EVI Industries, Inc.
Extract: Bylaws Amended/Restated (Plain English Desc) from a 10-K on 09/14/2020   Download
SEC Document
SEC Filing

On September 11, 2020, the Company’s Board of Directors adopted and approved the Amended and Restated Bylaws of the Company, which includes amendments to the Company’s Bylaws, as previously amended, to include advance notice provisions which stockholders of the Company will be required to comply with in order to nominate directors or bring other business before a meeting of the Company’s stockholders. The advance notice provisions have been added as new Sections 12 and 13 of Article II of the Amended and Restated Bylaws and (i) include requirements as to the timing of providing notice to the Company of the proposed business or director nominee (generally, in the case of the Company’s annual meeting of stockholders, not later than the close of business on the 90th day, nor earlier than the close of business on the 120th day, prior to the anniversary date of the immediately preceding annual meeting of stockholders of the Company) and (ii) set forth the information required to be included in the stockholder’s notice, which includes, without limitation, information about the proposing stockholder and certain other Proponents (as defined in the Amended and Restated Bylaws) as well as the proposal or director nominee.

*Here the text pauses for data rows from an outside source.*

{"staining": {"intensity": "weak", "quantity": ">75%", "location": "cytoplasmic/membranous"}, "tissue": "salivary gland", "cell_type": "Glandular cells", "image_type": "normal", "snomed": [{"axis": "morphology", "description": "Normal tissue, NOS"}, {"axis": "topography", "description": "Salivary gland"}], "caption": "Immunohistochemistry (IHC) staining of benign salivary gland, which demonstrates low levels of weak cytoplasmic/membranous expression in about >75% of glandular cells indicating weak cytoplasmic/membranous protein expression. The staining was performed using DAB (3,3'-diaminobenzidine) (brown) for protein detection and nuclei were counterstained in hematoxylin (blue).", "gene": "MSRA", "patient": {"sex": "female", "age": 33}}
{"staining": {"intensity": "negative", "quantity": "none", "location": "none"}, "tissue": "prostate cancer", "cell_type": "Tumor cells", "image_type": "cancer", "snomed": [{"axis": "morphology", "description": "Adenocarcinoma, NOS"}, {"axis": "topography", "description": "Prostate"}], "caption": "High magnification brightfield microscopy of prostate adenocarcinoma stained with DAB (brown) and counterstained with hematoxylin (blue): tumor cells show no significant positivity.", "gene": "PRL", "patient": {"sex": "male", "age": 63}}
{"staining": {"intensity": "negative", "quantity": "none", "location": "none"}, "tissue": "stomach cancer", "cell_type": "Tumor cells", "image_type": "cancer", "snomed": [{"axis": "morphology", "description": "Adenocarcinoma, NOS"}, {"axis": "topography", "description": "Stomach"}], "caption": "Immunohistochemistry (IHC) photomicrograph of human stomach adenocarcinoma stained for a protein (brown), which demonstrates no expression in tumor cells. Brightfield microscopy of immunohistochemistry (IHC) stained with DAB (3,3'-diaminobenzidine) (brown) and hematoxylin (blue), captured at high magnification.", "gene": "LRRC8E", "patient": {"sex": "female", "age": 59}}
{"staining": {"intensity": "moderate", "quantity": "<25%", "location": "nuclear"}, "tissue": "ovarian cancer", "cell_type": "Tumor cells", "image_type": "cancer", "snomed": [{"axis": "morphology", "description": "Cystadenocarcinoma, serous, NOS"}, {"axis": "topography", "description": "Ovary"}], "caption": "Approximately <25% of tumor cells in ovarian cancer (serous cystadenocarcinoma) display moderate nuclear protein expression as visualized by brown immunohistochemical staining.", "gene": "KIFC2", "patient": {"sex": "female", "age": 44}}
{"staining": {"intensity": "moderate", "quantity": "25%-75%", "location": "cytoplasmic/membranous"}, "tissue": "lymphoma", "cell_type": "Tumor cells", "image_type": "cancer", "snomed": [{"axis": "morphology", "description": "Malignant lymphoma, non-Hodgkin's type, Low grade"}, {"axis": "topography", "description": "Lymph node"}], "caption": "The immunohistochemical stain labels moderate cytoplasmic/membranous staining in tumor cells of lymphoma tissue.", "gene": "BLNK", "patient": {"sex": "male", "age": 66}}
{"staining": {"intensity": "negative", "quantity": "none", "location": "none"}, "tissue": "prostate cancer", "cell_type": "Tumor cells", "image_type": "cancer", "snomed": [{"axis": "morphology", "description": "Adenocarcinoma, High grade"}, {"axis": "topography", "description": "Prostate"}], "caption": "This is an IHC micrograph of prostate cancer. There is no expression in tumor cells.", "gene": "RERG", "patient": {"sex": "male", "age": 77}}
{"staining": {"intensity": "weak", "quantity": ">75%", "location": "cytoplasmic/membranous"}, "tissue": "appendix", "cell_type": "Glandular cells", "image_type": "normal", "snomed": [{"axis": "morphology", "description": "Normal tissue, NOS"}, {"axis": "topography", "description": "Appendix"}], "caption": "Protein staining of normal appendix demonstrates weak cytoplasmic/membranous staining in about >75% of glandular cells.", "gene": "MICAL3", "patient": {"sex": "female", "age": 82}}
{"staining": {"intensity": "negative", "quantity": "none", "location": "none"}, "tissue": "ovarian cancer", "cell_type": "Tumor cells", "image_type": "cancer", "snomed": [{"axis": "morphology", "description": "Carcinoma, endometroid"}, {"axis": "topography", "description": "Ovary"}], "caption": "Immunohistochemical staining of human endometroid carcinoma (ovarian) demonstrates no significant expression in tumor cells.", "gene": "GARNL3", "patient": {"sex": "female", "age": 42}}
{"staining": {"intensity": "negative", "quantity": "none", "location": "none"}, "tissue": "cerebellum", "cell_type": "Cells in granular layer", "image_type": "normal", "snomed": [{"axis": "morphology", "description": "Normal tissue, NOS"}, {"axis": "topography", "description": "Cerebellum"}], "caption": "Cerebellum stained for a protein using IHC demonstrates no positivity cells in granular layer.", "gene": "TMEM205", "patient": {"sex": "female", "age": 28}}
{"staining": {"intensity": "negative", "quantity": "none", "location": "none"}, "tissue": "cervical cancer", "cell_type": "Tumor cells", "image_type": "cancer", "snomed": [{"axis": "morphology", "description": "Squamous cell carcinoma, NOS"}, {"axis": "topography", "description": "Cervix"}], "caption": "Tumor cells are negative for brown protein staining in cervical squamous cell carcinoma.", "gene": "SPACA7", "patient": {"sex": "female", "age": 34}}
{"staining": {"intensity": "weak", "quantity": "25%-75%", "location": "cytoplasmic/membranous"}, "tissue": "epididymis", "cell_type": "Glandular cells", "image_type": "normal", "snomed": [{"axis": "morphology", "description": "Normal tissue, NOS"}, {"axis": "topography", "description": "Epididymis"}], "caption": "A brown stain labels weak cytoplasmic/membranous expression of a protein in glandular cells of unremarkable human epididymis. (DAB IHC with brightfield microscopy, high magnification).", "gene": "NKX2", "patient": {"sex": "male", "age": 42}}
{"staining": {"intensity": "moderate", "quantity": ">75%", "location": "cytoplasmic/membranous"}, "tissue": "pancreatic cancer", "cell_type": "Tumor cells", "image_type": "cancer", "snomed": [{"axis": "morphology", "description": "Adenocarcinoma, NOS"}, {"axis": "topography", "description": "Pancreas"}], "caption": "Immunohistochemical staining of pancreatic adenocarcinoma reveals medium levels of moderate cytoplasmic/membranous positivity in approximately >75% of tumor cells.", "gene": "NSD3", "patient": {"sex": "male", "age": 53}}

As permitted by Delaware law, the Amended and Restated Bylaws also specifically allow the Company to hold stockholder meetings by means of remote communication (such as a virtual-only meeting or hybrid virtual meeting) if so determined by the Company’s Board of Directors. In addition the Amended and Restated Bylaws reflect ministerial changes, including the deletion of items that were historical in nature and certain updates to conform the Amended and Restated Bylaws to the current provisions of Delaware corporate law.